— Tareas —
[a] Pasa al inglés esta oración del texto sobre el desastre en Japón: «Su actitud frente a la adversidad ya se ve.»
[b] Según el texto sobre el desastre en Japón, ¿qué es lo primero que hacen en Japón al día siguiente de un desastre?
[c] Sigue escribiendo el texto sobre el desastre en Japón a partir de su última oración.

Resumo lo que dije en aquel conversatorio. El punto central es que el desgraciado fenómeno natural lo que muestra no es la pobreza de los nipones, derivada del incidente, sino todo lo contrario: su determinación y virtudes para superarlo, y por contraste, nosotros los colombianos con más recursos naturales que ellos, seguimos pobres y lo más dramático, todavía no le hemos encontrado solución a los desastres invernales que año tras año se presentan en las mismas zonas. 

 

Su actitud frente a la adversidad ya se ve. Nada de pánico, ni carreras, ni gritos, ni desorden, ni llanto desbordado y mucho menos las carreras de algunos llevando cosas que no sean las suyas, a menos que se trate de cargar un niño, un familiar, un inválido, o dándole la mano a un discapacitado.

Al día siguiente de un desastre en Japón que lo primero que hacen es despejar los escombros de las vías para darle paso a bomberos, ambulancias, equipos de rescate y remoción de materiales, y al tiempo habilitaron los refugios en los que en medio de la nieve o la lluvia,  que  cae inclemente, se arroparon unos a otros, como hacen los pingüinos de la Antártida, para sobrevivir al frio extremo. En Colombia la gente no se va de su rancho porque les roban lo que queda

En unos años los diques de seis metros que dejaron pasar el tsunami serán más altos, las viviendas más firmes ante futuros terremotos, las centrales nucleares más seguras y de los refugios saldrán hacia conjuntos  más amables.

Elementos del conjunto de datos
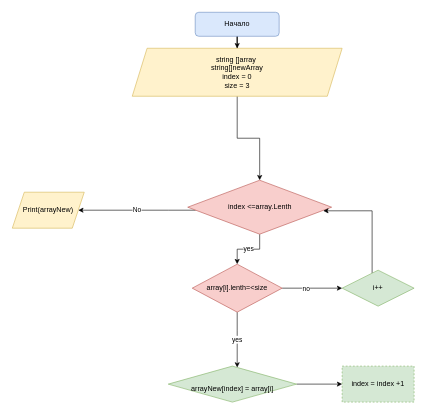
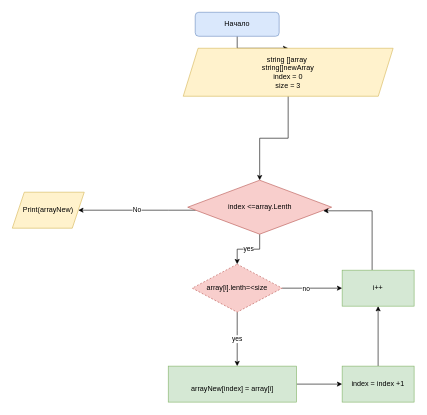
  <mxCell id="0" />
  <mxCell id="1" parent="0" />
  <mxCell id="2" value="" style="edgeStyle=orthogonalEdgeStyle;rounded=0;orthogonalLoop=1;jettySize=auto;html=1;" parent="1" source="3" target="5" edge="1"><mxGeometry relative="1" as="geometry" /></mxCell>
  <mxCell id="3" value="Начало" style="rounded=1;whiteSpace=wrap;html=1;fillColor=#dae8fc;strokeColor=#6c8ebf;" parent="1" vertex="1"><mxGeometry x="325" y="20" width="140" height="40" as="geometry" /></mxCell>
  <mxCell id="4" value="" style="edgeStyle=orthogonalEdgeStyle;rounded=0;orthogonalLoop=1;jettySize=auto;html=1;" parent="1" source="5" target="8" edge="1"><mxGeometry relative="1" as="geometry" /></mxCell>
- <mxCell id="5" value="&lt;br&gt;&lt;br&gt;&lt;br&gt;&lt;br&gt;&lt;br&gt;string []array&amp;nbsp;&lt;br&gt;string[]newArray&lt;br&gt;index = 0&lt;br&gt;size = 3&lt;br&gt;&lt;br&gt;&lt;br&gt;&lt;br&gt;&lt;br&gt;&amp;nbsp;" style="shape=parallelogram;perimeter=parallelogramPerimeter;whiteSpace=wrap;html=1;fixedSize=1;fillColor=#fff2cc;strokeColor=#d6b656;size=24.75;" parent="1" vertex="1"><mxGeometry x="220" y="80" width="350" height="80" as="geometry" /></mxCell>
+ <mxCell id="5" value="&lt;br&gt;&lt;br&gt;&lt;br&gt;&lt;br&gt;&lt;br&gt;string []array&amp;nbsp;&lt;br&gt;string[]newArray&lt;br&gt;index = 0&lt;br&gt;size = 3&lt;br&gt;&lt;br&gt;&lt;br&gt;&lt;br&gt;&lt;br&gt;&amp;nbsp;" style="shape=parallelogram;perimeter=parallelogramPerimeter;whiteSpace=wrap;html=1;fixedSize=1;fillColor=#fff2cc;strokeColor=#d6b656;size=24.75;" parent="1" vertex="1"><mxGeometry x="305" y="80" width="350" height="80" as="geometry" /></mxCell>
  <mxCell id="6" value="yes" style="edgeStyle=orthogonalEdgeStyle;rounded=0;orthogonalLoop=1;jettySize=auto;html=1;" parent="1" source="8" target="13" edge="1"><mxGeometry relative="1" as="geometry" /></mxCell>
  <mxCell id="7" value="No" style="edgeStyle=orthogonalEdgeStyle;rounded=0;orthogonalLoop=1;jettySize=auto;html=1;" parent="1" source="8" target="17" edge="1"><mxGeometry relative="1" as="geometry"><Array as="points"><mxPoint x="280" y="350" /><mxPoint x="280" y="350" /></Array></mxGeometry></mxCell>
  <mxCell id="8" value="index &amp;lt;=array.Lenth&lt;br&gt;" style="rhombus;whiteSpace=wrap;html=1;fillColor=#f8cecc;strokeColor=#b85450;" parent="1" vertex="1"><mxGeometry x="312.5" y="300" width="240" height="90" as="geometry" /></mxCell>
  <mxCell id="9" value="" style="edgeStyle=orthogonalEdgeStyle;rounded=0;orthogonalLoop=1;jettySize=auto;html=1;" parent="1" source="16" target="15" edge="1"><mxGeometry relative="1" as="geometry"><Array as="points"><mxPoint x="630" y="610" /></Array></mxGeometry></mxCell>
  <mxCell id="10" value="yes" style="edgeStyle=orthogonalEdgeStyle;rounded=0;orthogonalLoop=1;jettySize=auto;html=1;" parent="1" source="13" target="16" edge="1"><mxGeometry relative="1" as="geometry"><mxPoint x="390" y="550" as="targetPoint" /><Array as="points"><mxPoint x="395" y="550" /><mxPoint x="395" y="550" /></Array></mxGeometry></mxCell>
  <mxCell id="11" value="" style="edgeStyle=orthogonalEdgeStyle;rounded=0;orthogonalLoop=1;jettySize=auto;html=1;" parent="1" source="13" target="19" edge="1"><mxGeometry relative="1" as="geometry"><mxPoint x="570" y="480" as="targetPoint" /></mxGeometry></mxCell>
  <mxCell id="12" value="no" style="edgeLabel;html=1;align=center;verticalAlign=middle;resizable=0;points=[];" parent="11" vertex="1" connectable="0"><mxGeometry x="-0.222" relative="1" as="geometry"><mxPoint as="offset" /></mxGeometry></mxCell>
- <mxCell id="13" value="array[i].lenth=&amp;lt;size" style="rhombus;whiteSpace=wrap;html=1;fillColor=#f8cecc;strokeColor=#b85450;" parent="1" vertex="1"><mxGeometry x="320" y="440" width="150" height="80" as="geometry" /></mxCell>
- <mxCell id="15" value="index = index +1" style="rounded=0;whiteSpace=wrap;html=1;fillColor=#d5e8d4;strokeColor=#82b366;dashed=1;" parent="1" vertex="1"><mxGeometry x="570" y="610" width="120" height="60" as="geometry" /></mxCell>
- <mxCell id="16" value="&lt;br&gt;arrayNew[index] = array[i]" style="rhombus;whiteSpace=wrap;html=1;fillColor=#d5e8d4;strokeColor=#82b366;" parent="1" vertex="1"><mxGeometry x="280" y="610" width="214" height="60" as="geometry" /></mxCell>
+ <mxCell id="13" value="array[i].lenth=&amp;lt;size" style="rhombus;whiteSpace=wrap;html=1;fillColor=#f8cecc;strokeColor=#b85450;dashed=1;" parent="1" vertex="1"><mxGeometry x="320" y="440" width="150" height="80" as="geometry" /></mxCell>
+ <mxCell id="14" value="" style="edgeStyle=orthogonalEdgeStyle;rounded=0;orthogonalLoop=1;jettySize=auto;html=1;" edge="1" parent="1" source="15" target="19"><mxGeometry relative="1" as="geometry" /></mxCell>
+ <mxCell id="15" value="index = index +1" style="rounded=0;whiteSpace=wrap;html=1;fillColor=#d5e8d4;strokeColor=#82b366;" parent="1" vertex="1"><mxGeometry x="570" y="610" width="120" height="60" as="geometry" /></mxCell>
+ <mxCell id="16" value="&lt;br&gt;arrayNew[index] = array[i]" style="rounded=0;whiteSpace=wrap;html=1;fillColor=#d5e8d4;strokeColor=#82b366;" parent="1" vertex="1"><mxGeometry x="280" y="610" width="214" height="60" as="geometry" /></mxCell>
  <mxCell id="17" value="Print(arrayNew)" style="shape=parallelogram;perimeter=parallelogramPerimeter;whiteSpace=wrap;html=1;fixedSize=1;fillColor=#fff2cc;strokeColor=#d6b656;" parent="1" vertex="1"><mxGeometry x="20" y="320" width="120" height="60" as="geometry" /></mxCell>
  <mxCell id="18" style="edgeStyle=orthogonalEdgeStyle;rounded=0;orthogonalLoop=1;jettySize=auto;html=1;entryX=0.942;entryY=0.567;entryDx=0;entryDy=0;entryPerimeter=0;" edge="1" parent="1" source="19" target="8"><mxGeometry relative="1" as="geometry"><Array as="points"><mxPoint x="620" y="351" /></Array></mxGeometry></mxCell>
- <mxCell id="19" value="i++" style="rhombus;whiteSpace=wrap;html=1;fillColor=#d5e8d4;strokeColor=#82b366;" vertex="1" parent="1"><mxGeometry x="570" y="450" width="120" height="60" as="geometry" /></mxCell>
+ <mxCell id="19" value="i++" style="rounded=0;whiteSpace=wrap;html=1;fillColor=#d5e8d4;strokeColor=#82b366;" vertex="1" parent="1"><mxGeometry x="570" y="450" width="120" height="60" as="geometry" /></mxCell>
==
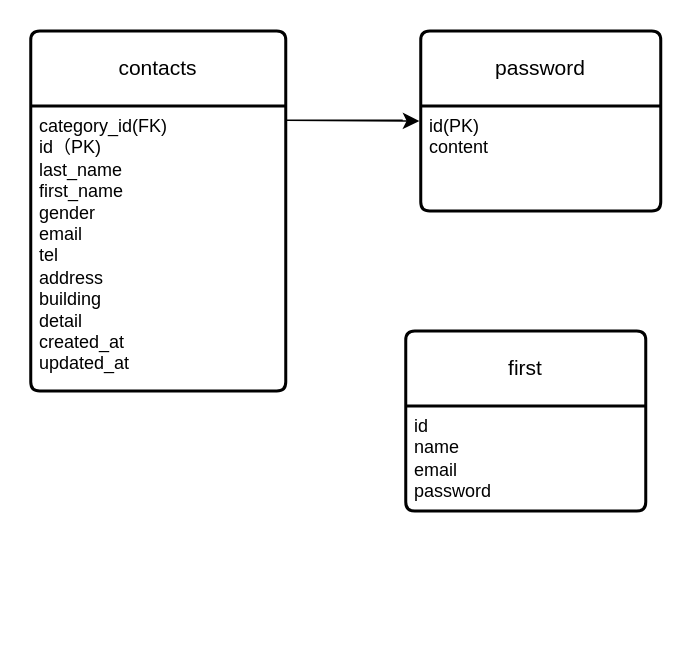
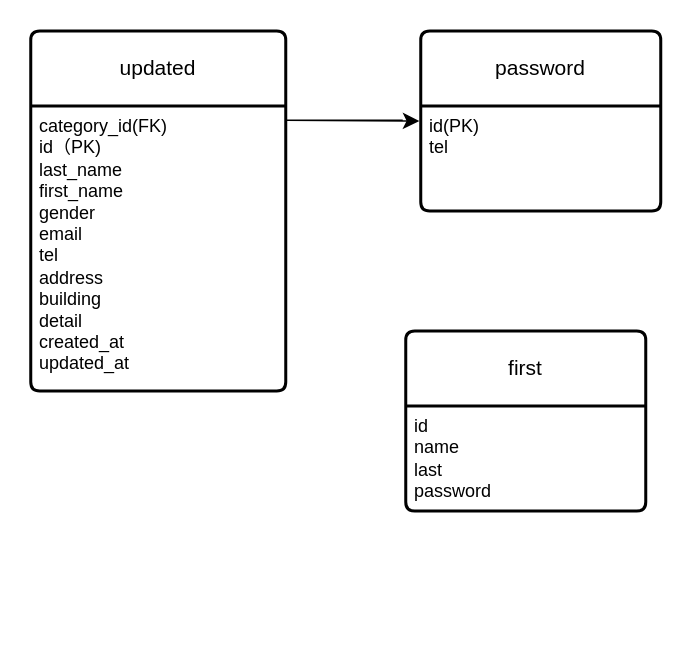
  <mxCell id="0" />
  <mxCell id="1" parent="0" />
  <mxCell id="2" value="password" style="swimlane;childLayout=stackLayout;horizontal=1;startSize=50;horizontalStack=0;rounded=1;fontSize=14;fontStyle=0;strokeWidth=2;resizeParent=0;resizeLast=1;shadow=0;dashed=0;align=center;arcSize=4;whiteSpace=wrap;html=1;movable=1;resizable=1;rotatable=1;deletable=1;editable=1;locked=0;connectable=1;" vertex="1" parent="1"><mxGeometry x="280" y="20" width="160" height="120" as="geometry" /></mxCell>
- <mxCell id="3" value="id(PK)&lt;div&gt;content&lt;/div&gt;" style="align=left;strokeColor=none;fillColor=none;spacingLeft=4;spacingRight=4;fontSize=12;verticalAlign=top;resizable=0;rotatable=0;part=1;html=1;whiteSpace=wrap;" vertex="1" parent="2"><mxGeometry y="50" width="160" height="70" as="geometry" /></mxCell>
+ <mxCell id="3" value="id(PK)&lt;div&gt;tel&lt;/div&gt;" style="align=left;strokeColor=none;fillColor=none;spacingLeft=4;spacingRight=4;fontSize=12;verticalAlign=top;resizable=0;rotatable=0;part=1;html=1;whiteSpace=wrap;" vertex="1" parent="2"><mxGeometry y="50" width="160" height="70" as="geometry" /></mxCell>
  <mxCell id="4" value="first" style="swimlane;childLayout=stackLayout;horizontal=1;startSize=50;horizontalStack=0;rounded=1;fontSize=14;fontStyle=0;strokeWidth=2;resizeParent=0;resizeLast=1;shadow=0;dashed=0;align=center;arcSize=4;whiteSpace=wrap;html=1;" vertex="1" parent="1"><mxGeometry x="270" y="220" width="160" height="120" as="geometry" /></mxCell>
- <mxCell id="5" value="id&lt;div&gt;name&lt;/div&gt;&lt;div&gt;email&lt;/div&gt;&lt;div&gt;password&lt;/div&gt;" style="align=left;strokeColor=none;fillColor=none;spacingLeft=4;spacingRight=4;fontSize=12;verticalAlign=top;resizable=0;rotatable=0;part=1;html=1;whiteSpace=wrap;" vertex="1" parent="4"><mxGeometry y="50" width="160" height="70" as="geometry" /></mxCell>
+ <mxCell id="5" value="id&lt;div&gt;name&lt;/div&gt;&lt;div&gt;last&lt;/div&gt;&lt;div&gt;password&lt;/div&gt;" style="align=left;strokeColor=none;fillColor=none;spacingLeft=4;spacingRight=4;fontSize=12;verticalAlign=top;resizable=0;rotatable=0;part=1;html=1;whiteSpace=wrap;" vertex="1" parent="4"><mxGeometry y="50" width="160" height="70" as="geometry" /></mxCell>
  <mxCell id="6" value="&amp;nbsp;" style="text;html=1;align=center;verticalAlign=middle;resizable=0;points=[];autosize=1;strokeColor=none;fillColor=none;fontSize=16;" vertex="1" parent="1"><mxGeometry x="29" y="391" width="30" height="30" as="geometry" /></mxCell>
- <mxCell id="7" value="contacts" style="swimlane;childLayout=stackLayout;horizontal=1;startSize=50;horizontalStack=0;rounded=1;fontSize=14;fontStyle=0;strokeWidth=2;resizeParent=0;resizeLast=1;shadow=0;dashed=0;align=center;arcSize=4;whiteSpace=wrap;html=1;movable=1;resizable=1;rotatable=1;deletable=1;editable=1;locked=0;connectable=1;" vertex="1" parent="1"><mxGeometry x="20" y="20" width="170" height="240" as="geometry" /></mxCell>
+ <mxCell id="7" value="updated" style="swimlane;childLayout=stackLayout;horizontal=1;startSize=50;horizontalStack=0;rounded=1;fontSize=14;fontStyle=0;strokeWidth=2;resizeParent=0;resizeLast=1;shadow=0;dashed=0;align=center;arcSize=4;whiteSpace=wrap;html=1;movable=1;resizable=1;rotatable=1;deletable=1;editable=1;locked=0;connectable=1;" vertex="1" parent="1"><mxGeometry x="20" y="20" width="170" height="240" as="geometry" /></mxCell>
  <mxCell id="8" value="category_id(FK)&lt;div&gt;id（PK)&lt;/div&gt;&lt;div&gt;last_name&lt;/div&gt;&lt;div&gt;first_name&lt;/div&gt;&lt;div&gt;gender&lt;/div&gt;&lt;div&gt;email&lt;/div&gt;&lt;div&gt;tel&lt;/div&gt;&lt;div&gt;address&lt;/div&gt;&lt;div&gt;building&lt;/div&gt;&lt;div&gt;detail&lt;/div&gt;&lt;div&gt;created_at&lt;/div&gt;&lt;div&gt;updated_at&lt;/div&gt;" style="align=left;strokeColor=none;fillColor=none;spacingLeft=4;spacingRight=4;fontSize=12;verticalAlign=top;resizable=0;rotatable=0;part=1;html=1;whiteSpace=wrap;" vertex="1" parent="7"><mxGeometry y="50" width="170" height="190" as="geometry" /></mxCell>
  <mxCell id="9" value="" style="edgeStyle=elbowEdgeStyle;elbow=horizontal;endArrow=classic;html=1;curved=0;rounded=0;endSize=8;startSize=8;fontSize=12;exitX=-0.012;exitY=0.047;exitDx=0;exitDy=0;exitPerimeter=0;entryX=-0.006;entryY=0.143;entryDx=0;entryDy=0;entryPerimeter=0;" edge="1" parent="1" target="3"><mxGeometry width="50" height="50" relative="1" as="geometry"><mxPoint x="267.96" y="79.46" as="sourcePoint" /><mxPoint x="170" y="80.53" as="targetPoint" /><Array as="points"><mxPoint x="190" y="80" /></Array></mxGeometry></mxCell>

— Respuestas —
[a] Their attitude toward adversity can already be seen.

[b] Despejan los escombros de las vías para darle paso a bomberos, ambulancias, equipos de rescate y remoción de materiales.

[c]
Por contraste, Colombia, es decir, los colombianos, seguiremos ahogados en agua un año tras otro, sin percatarnos de que es un recurso natural escaso y valioso; las  tierras planas con el agua al píe y cerca del mar seguirán ociosas; el poderoso sol tropical solo servirá para alumbrar nuestra indolencia; nuestros vastos bosques de la Orinoquia, la Amazonia y Chocó seguirán ahí: ajenos, intactos, lejanos, si acaso como escenario de una lucha sin cuartel y sin sentido.

Esa es, a mi parecer, la verdadera pobreza. Arrastramos nuestras miserias por entre recursos convertibles en fuentes de trabajo y riqueza. Entre nuestro tranquilo discurrir y los avatares de los japonesas, las apuestas sobre el futuro apuntan en favor de éstos. Han  probado que colectivamente son, de lejos, más que nosotros.

En estos días vemos la miopía de nuestra clase dirigente, que ni siquiera para atender la demanda externa de nuestros productos y para conectarse con el mundo y de paso hacer más y mejores negocios, han invertido en infraestructura. Pero sino hemos hecho la doble calzada a Tunja, necesidad a gritos desde principios del siglo pasado, ¿Qué podemos esperar?